Well, I am no stranger to needles myself. Vale preferred the morphine even to Kentucky whiskey. The oblivion was more certain, somehow more comprehensive. He wanted more of it.

“Mr. Vale! That you in there?”

“Go away, Olivia, thank you.”

He reached for the syringe again. I am, after all, immortal. I cannot die. The implications of that fact had grown somewhat unnerving.

This time his skin resisted the needle. Vale pushed harder. It was like probing cheddar cheese. He thought he had found the vein at last, but when he pushed the plunger the skin beneath began to discolor, a massive, fluid bruise.

“Shit,” he said.

“You have to come out or I’ll tell Mrs. Sanders-Moss, she’ll have somebody break down this door!”

“Only a little longer, Olivia dear. Be nice and go away.”

“This is not the guest bathroom! You been in there an hour already!”

Had he? If so, it was only because she wouldn’t let him concentrate on the task at hand. He refilled the syringe.

But now the needle wouldn’t pierce his skin at all.

Had he dulled the point? The tip looked as lethally sharp as ever.

He pushed harder.

He winced. There was pain, remarkably. The soft skin dimpled and cratered and reddened. But it didn’t break.

He tried the flesh on his wrist. It was the same, like trying to cut leather with a spoon. He lowered his pants to his ankles and tried the inside of a thigh.

Nothing.

Finally, in angry desperation, Vale jabbed the weeping needle against his throat where he imagined an artery might be.

The tip snapped off. The syringe drooled its contents uselessly down his open collar.

“Shit!” Vale exclaimed again, frustrated almost to tears.
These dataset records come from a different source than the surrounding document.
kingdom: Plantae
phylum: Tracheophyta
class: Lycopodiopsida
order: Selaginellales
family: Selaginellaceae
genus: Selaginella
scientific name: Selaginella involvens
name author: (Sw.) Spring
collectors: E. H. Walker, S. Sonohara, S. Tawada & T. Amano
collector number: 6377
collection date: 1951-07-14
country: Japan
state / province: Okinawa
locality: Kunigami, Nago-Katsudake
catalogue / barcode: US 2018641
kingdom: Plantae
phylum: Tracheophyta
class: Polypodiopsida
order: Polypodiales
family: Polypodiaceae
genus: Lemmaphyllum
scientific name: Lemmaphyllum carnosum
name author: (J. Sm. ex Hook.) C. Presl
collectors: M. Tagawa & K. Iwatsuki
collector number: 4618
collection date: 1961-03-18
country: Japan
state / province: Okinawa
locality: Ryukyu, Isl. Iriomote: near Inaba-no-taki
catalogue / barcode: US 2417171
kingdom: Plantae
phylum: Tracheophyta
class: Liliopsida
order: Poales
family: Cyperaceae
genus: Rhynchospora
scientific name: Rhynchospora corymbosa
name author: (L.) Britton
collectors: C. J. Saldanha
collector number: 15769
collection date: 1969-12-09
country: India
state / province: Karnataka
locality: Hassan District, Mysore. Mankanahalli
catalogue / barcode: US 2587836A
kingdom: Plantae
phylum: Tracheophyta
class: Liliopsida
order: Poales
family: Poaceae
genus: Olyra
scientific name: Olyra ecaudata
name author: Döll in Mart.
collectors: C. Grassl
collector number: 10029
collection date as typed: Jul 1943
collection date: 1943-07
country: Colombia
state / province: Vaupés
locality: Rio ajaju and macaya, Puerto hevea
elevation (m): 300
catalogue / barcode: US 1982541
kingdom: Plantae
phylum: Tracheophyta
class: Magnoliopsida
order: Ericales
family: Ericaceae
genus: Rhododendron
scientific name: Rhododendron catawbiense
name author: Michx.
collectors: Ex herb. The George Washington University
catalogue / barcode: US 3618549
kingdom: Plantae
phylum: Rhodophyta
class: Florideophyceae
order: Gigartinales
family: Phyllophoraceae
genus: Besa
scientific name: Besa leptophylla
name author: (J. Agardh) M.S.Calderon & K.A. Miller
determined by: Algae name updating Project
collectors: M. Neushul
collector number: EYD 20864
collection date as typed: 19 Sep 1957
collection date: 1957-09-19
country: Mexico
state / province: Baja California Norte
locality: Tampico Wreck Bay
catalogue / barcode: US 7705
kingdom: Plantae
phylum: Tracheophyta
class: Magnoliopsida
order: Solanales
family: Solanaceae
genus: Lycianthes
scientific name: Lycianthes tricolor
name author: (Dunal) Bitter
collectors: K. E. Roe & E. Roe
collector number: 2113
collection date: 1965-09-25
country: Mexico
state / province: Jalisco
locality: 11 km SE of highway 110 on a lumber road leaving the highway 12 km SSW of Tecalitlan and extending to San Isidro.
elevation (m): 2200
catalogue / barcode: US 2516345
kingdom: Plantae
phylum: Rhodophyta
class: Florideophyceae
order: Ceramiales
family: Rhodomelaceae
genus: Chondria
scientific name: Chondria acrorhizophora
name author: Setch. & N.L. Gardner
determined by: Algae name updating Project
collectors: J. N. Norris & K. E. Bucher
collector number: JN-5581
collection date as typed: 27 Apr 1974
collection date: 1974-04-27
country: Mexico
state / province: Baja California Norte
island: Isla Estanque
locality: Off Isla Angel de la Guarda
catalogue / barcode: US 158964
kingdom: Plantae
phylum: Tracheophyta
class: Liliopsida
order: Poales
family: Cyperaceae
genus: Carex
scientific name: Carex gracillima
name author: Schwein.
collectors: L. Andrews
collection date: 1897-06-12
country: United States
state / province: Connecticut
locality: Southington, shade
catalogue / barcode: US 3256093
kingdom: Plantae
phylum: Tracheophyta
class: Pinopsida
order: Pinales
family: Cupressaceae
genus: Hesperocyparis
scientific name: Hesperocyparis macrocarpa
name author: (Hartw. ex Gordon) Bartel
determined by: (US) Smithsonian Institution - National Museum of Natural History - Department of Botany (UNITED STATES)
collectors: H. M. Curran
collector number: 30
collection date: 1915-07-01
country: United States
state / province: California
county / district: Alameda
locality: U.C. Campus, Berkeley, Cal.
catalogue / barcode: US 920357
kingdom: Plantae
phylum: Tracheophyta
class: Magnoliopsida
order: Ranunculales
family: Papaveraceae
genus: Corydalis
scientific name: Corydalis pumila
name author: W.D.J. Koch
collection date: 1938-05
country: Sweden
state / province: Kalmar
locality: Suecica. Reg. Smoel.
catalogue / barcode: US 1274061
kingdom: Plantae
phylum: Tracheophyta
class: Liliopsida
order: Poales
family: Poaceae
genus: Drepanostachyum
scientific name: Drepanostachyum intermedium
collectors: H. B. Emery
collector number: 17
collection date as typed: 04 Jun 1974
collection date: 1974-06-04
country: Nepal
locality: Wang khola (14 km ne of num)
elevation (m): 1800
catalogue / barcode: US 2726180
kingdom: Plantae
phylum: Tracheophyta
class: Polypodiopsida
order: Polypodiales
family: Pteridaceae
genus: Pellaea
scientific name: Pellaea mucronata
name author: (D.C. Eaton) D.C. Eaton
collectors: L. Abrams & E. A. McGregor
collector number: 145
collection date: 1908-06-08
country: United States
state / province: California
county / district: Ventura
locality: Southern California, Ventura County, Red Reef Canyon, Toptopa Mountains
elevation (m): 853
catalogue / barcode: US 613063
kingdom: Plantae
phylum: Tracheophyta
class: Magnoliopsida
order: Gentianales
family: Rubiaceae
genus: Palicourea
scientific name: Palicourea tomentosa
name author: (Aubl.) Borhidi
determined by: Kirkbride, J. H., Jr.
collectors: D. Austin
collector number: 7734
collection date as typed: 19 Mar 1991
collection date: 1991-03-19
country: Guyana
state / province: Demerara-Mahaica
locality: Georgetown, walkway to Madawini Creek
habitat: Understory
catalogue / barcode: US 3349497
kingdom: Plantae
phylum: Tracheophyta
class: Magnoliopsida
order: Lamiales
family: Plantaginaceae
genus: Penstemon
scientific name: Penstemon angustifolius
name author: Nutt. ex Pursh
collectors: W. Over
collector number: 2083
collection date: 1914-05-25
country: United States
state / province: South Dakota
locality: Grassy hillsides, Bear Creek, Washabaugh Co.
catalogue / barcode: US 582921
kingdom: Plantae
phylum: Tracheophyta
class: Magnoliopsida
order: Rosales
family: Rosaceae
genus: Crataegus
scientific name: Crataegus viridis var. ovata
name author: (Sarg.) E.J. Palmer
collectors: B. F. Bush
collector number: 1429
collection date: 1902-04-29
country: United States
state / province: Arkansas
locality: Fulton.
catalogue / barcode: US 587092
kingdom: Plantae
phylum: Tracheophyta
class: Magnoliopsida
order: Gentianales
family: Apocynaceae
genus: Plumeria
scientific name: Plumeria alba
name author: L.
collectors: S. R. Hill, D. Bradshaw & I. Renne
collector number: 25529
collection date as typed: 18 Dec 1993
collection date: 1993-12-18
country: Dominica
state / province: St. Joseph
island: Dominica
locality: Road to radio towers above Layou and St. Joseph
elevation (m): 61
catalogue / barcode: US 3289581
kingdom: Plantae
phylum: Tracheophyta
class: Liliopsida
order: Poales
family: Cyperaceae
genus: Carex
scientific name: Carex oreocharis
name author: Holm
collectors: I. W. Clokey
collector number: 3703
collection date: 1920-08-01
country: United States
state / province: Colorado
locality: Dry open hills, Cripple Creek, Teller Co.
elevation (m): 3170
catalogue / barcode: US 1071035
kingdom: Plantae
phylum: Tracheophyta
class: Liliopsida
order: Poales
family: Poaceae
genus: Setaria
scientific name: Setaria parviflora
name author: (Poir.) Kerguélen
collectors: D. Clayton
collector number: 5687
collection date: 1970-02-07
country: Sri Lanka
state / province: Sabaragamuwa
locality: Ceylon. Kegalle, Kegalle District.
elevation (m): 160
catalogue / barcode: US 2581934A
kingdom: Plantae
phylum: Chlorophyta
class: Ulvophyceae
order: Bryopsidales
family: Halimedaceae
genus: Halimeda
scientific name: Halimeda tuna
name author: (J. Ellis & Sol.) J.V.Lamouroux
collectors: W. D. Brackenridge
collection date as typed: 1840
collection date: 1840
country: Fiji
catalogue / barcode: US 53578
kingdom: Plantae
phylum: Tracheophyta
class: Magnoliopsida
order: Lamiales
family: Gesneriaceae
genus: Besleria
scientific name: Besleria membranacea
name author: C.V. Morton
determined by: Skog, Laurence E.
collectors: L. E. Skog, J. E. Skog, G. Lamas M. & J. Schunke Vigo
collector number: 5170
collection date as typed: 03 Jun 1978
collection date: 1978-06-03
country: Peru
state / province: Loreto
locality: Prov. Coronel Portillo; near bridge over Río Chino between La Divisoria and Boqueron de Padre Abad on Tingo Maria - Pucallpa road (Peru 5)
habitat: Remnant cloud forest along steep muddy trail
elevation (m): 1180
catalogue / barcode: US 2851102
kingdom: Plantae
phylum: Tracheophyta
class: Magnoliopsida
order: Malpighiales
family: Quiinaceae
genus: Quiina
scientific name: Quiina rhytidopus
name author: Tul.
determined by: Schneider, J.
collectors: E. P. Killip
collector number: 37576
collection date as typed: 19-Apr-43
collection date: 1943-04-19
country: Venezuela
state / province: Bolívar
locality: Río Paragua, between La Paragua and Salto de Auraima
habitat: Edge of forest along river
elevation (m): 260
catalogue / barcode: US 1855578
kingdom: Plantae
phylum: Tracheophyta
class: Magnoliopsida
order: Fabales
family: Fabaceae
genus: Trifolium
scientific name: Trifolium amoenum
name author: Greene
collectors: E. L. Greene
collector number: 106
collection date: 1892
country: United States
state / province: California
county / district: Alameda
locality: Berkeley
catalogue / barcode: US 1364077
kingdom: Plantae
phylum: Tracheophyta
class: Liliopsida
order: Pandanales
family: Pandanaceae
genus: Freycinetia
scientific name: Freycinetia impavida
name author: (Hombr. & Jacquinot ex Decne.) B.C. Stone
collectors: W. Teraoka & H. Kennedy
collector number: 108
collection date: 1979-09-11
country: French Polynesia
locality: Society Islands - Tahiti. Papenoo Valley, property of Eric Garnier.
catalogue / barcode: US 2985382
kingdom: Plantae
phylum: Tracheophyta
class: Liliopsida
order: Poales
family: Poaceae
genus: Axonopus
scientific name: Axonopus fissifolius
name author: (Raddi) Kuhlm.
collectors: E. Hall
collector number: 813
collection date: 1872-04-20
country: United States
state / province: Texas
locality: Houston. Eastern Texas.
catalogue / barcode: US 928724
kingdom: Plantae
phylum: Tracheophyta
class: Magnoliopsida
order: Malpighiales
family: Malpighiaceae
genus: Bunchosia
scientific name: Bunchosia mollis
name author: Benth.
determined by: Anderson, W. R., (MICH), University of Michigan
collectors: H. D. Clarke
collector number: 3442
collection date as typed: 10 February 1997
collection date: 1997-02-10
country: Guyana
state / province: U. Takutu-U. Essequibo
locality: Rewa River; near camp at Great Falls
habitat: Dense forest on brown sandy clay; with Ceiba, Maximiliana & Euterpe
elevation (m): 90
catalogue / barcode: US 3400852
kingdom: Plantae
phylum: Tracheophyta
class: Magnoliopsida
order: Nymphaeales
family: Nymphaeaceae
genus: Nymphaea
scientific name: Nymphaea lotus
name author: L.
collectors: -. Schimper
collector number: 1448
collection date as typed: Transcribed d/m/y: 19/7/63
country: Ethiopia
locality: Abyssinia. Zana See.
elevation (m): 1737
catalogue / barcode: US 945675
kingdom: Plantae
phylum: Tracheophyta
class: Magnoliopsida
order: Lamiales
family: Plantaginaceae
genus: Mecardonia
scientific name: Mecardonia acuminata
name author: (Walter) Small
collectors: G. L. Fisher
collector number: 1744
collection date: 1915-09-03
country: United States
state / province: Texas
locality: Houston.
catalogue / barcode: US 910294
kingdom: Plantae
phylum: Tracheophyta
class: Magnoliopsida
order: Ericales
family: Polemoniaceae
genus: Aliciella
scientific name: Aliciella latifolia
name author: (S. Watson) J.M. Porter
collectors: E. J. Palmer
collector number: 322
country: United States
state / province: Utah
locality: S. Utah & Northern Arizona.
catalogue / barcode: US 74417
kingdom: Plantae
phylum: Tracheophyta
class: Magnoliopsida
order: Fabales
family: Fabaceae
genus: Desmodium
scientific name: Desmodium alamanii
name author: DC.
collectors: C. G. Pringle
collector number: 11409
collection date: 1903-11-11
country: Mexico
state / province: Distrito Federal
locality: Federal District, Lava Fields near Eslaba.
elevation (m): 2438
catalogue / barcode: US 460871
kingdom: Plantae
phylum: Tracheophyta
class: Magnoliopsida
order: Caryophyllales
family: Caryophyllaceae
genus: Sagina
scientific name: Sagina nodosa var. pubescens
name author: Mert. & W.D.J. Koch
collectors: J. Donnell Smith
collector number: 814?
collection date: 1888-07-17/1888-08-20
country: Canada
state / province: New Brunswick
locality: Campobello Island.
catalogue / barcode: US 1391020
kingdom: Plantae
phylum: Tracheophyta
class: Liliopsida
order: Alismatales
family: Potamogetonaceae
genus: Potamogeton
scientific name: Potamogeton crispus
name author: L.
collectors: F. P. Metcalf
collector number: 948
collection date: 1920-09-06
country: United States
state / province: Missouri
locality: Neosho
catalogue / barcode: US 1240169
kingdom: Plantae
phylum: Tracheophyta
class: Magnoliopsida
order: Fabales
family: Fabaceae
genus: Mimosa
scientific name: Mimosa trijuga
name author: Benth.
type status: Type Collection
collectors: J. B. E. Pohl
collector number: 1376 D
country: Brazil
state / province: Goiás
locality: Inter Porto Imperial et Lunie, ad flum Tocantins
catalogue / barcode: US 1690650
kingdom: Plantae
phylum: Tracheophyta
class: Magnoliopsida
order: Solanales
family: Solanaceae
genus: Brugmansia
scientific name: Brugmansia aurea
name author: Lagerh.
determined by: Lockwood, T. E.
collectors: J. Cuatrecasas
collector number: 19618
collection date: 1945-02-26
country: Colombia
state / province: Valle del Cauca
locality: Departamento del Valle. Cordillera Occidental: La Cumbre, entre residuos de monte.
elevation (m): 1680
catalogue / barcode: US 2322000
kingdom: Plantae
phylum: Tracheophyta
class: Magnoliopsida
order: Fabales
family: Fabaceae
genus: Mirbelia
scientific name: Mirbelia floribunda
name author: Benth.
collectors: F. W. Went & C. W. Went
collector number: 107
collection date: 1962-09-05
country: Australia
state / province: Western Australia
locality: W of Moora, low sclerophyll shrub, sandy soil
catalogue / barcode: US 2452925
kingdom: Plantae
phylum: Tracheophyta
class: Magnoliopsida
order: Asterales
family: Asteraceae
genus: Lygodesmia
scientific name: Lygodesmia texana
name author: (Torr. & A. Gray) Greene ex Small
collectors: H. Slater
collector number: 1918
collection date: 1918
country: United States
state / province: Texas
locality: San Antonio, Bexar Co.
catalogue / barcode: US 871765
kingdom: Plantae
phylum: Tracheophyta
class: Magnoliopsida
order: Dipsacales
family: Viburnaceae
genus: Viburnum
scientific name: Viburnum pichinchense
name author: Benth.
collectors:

The door burst open. Here was Olivia, gaping at him, and the upstart junior congressman behind her, and wide-eyed Eleanor, and even Timothy Crane, frowning officiously.

“Huh!” Olivia said. “Well, that figures.”

“A shot of morphine in the niggers’ toilet? Uncouth, Elias, to say the least.”

“Shut up,” Vale said wearily. The initial effect of the morphine, if any, had worn off. His body felt dry as dust, his mind maddeningly lucid. He had allowed Crane to take him to his car, after Eleanor made it clear that he would not be welcome on the property again and that she would call the police if he tried to return. Her exact words had been less diplomatic.